REPUBLIKA.CO.ID, STOCKHOLM -- Dalam beberapa pekan terakhir, kelompok sayap kanan asal Denmark, Hard Line telah membakar sejumlah alquran di Swedia. Hal itu membuat komunitas Muslim menyuarakan keinginan mereka agar pemerintah mengubah undang-undang Swedia untuk melarang penistaan terhadap agama tertentu, mencakup pembakaran kitab suci.
"Kami tidak ingin aksi membakar kitab suci menjadi legal di Swedia, selain itu mengejek berbagai agama juga harus dilarang," ujar imam Hussein Farah Warsame kepada surat kabar Dagens Nyheter.
Pembakaran Alquran juga dikecam oleh politisi Swedia, termasuk Uskup Agung Antje Jackelen. Sebagai anggota Dewan Kristen Swedia, Jackelen mengecam pembakaran kitab suci tersebut.
"Membakar kitab suci adalah tindakan biadab. Tindakan ini dapat memicu polarisasi dan melawan upaya integrasi. Kami mengungkapkan rasa simpati kami kepada seluruh umat Muslim di negara kami," ujar Jackelen.
Sejak akhir Agustus, kelompok Hard Line telah membakar sejumlah Alquran dan menyebut aksinya sebagai "ghetto Swedia". Mereka melakukan aksi pembakaran di wilayah Rosengard, Malmo yang merupakan kantong umat Muslim.

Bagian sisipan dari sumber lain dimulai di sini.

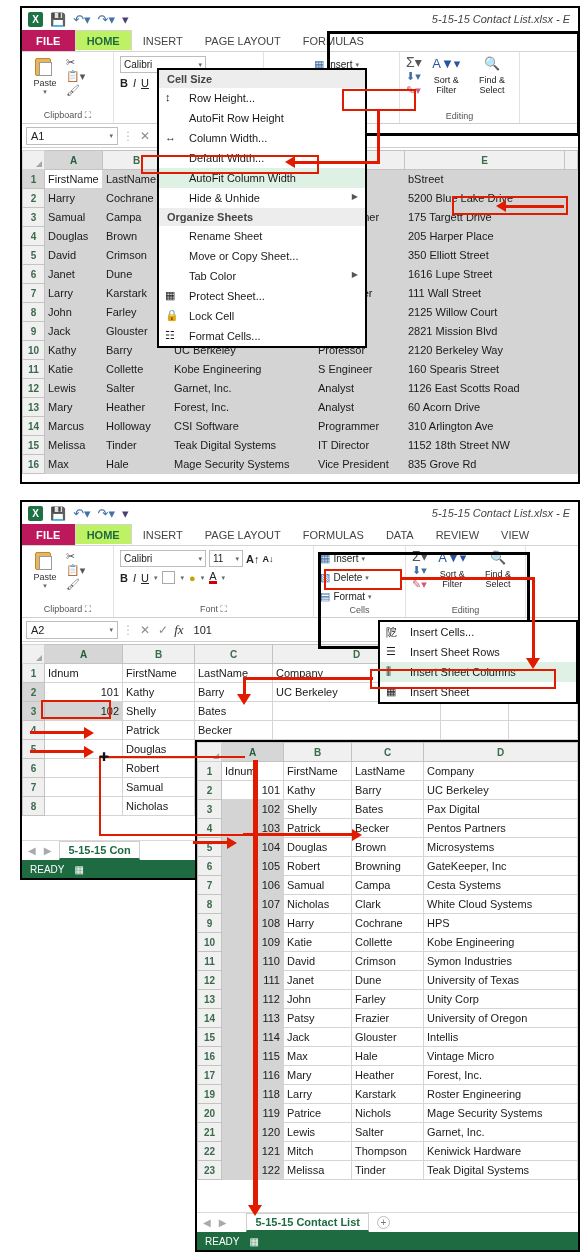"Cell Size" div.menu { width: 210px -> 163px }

Hal itu memicu kerusuhan yang menyebabkan petugas polisi terluka.
Sejak kejadian itu, kelompok Hard Line meneruskan aksi pembakaran Alquran di Rikenby Stockholm, Gothenburg, dan Trolhattan. Pendiri kelompok Hard Line, Rasmus Paludan mengatakan, pembakaran alquran sebagai upaya untuk membantu Swedia melawan Islamisasi.
“Tujuannya untuk menghentikan Islamisasi di Swedia. Untuk menarik kembali Islamisasi ke tahun 1960-an atau lebih. Seharusnya ada sekitar satu juta orang yang melakukan perjalanan kembali ke negara-negara Muslim tempat mereka berasal, atau pindah ke agama lain selain Islam," kata Paludan.
Komunitas Islam Swedia telah berkembang melalui migrasi massal mulai tahun 1960an. Perkiraan Pew Research 2017 menunjukkan Muslim menyumbang 8,1 persen dari total populasi Swedia yakni sekitar 10 juta jiwa. Jumlah umat Muslim di Swedia terus tumbuh karena proses migrasi yang terus berlanjut, dan tren demografis saat ini yang mencakup angka kelahiran lebih rendah di antara etnis Swedia.